**WHAT NEEDS TO BE DONE:** Check each line of the entries below for the string "販売時間"; copy every line where it appears.

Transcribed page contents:
((

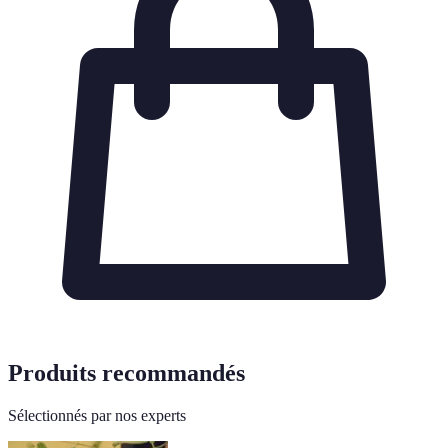
Produits recommandés
Sélectionnés par nos experts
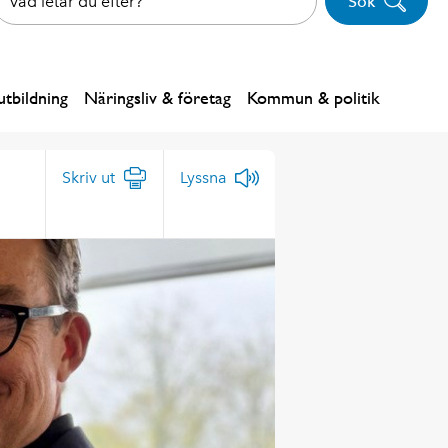
Sök
tbildning
Näringsliv & företag
Kommun & politik
Skriv ut
Lyssna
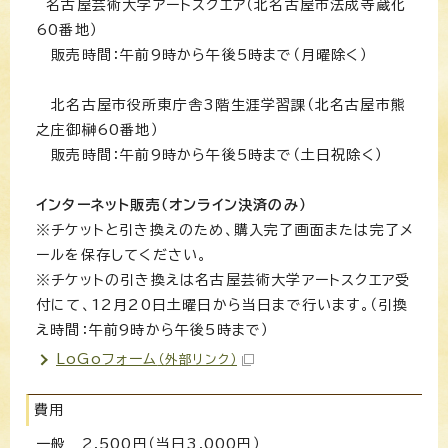
名古屋芸術大学アートスクエア（北名古屋市法成寺蔵化
60番地）
販売時間：午前9時から午後5時まで（月曜除く）
北名古屋市役所東庁舎3階生涯学習課（北名古屋市熊
之庄御榊60番地）
販売時間：午前9時から午後5時まで（土日祝除く）
インターネット販売（オンライン決済のみ）
※チケットと引き換えのため、購入完了画面または完了メ
ールを保存してください。
※チケットの引き換えは名古屋芸術大学アートスクエア受
付にて、12月20日土曜日から当日まで行います。（引換
え時間：午前9時から午後5時まで）
LoGoフォーム
（外部リンク）
費用
一般 2,500円（当日3,000円）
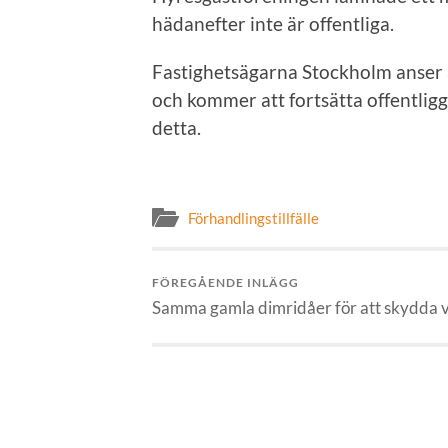
hädanefter inte är offentliga.
Fastighetsägarna Stockholm anser a
och kommer att fortsätta offentlig
detta.
Förhandlingstillfälle
FÖREGÅENDE INLÄGG
Samma gamla dimridåer för att skydda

))

**SOLUTION FOR THIS PROBLEM:**
販売時間：午前9時から午後5時まで（月曜除く）
販売時間：午前9時から午後5時まで（土日祝除く）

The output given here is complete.